I was getting ready to head to the store when the phone rang.  I ran from the living room to get the phone from the kitchen.  As I came through the doorway, one of Jayden’s Legos managed to find its way under my foot.

“Ouch! Jayden! I just cleaned, not again, put the toys away!”  I said grabbing the phone and trying to pretend my foot wasn’t burning in pain, “Hello?”

“Hi Veda, it’s Hannah.  I’m sorry.  I can’t babysit tonight.  My boss asked me to come in,” said Hannah.

“Hannah, I really need you,” I said, “I really can’t have Jayden tangled up in my hair during dinner tonight.

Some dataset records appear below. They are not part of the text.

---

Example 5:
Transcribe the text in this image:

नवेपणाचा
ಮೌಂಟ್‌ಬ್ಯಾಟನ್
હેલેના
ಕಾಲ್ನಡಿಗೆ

“I’m sorry, Veda, really I am.” A dog barked loudly through the receiver, “I have to go, I’ll call you later,” the phone clicked and went silent.

“Just great,” I said slamming the phone down, “Jayden, go get your shoes!”

He ran into the room, carrying his Spiderman light-up sneakers, “Mommy!” he beamed, “I get to go with you?”

“I’m Auntie Veda, and yes.  Sit down,” I said taking his shoes and sliding his tiny feet into them.  He smiled up at me.  Gosh, he looks just like Ron when he smiles, I thought furrowing my eyebrows, “But nothing like me, not like my own child,” I muttered under my breath.  I picked Jayden up and slid him onto my right hip, “Ron, I’m heading to the store with Jayden, but I’ll be back soon!” I called down the hall.

“Drive safely!” he said.

I turned around heading to the door, but Jayden was rubbing his fingers across my swimming trophy.  The gold trophy wobbled for a moment before crashing to the floor into three jagged pieces.  I took a gulp and caught myself before cursing.

“Veda? Jayden?” Ron said running out of our bedroom and down the hall to me, “You okay?”

I clenched my lips tightly together.  Feeling the flush enter my cheeks, I set Jayden down.

“Mommy, I’m sorry.” Jayden was frowning.

“I told you, I’m Aunt Veda,” I said rubbing my forehead.

“Honey, that’s not what we agreed on,” Ron raised his eyebrows, “We are his parents.  That’s how he knows us.”

I sighed and ran my fingers through Ron’s pale blond hair, “Can we talk about this later?”

He seemed disappointed, but nodded.  “I’ll clean up this mess, you two go ahead to the store,” I noticed the bags under his eyes, but looked away, reached down to pick Jayden back up.  I stared for a moment at the cracked trophy, the last trophy I won before I tore my rotator cuff and had to retire from competitive swimming.  I wiped my clouding eyes and headed out the door.